(Records contained in a dataset)
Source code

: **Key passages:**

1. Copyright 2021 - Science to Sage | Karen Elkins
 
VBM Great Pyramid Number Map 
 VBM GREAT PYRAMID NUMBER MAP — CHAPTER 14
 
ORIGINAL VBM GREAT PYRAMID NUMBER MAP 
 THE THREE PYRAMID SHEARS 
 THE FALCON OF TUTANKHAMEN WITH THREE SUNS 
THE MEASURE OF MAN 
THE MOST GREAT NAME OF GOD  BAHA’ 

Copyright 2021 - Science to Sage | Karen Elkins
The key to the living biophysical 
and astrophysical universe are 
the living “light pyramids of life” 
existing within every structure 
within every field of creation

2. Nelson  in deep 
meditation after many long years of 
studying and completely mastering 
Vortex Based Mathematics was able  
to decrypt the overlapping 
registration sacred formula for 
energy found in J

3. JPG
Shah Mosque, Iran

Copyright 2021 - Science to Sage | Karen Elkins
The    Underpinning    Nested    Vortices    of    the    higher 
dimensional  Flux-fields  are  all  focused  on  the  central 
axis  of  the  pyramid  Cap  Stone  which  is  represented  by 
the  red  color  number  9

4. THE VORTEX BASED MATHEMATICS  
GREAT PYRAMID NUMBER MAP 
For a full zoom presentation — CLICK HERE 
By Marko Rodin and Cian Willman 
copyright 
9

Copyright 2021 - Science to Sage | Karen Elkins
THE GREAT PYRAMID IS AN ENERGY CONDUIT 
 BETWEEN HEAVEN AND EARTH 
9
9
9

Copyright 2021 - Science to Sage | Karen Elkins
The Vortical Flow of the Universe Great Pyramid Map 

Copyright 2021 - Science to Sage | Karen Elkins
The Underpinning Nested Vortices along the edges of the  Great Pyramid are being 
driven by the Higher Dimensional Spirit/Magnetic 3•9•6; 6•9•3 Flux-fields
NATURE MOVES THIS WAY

■ Problem to solve ■
The response must contain every entry, each one identical to the original.

■ Result ■
Source code

: **Key passages:**

1. Copyright 2021 - Science to Sage | Karen Elkins
 
VBM Great Pyramid Number Map 
 VBM GREAT PYRAMID NUMBER MAP — CHAPTER 14
 
ORIGINAL VBM GREAT PYRAMID NUMBER MAP 
 THE THREE PYRAMID SHEARS 
 THE FALCON OF TUTANKHAMEN WITH THREE SUNS 
THE MEASURE OF MAN 
THE MOST GREAT NAME OF GOD  BAHA’ 

Copyright 2021 - Science to Sage | Karen Elkins
The key to the living biophysical 
and astrophysical universe are 
the living “light pyramids of life” 
existing within every structure 
within every field of creation

2. Nelson  in deep 
meditation after many long years of 
studying and completely mastering 
Vortex Based Mathematics was able  
to decrypt the overlapping 
registration sacred formula for 
energy found in J

3. JPG
Shah Mosque, Iran

Copyright 2021 - Science to Sage | Karen Elkins
The    Underpinning    Nested    Vortices    of    the    higher 
dimensional  Flux-fields  are  all  focused  on  the  central 
axis  of  the  pyramid  Cap  Stone  which  is  represented  by 
the  red  color  number  9

4. THE VORTEX BASED MATHEMATICS  
GREAT PYRAMID NUMBER MAP 
For a full zoom presentation — CLICK HERE 
By Marko Rodin and Cian Willman 
copyright 
9

Copyright 2021 - Science to Sage | Karen Elkins
THE GREAT PYRAMID IS AN ENERGY CONDUIT 
 BETWEEN HEAVEN AND EARTH 
9
9
9

Copyright 2021 - Science to Sage | Karen Elkins
The Vortical Flow of the Universe Great Pyramid Map 

Copyright 2021 - Science to Sage | Karen Elkins
The Underpinning Nested Vortices along the edges of the  Great Pyramid are being 
driven by the Higher Dimensional Spirit/Magnetic 3•9•6; 6•9•3 Flux-fields
NATURE MOVES THIS WAY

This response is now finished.